# the triangle ABC has CA=CB.?

The triangle ABC has CA=CB. P is a point on the circumcircle between A and B(and on the opposite side of the line AB to C). D is the foot of the perpendicular from C to PB. show that PA + PB = 2PD.

Relevance

Here is a possible configuration:

http://farm4.static.flickr.com/3582/3827160894_7c9...

Let E is the foot of the perpendicular from C to PA. Since

arc(CA) = arc(CB), angle(CPA) = angle(CPB), the latter implies

ΔCPE ≡ ΔCPD (both right with common hypotenuse and a pair of equal acute angles).
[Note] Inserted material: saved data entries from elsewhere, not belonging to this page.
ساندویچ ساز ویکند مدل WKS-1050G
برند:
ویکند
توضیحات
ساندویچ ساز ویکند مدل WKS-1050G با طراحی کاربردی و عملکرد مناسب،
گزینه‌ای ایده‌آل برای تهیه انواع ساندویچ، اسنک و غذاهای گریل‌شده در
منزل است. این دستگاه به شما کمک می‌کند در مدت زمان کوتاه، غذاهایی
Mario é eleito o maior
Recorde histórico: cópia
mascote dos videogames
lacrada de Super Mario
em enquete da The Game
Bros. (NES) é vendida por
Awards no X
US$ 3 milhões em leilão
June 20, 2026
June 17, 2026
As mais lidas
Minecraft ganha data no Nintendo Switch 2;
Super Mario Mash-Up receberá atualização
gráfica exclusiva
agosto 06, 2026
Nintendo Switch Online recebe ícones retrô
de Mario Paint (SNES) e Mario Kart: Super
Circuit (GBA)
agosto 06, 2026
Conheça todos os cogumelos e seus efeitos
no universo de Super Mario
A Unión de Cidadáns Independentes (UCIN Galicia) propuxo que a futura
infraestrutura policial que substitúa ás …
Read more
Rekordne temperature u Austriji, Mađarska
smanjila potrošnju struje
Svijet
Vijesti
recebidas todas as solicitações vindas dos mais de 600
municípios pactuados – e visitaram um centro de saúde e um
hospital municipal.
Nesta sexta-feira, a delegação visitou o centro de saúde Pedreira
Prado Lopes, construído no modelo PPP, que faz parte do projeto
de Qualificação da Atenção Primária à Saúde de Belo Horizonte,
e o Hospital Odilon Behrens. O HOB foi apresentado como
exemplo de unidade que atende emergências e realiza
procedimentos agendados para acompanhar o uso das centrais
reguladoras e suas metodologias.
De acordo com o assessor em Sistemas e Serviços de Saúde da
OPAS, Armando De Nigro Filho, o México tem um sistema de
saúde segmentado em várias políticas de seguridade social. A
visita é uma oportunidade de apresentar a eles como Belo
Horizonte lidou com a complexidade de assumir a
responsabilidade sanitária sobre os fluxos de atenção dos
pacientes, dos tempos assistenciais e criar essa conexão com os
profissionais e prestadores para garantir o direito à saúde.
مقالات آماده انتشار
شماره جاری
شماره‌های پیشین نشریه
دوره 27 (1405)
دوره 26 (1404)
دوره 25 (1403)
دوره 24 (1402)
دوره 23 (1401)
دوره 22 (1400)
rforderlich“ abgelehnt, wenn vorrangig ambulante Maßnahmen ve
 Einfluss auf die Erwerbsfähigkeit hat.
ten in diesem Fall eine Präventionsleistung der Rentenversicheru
The congruence implies |PD| = |PE|, so we'll have it proven if we prove

|PA| + |PB| = |PD| + |PE| = 2|PD|, or |PA| - |PE| = |PD| - |PB|, but

|PA| - |PE| = |AE|, |PD| - |PB| = |BD|, so it remains to prove |AE| = |BD|.

The latter segments are equal indeed, since they are legs in

ΔCAE ≡ ΔCBD (both right with equal hypotenuses - ΔABC isosceles - and angles CAP and CBP complement to 180°, angles CBP and CBD also complement to 180°, hence

angle(CAE) = angle(CBD) /white arcs on green on the picture/.

Another possible positions of P, D and E are treated similarly, what proves the required statement.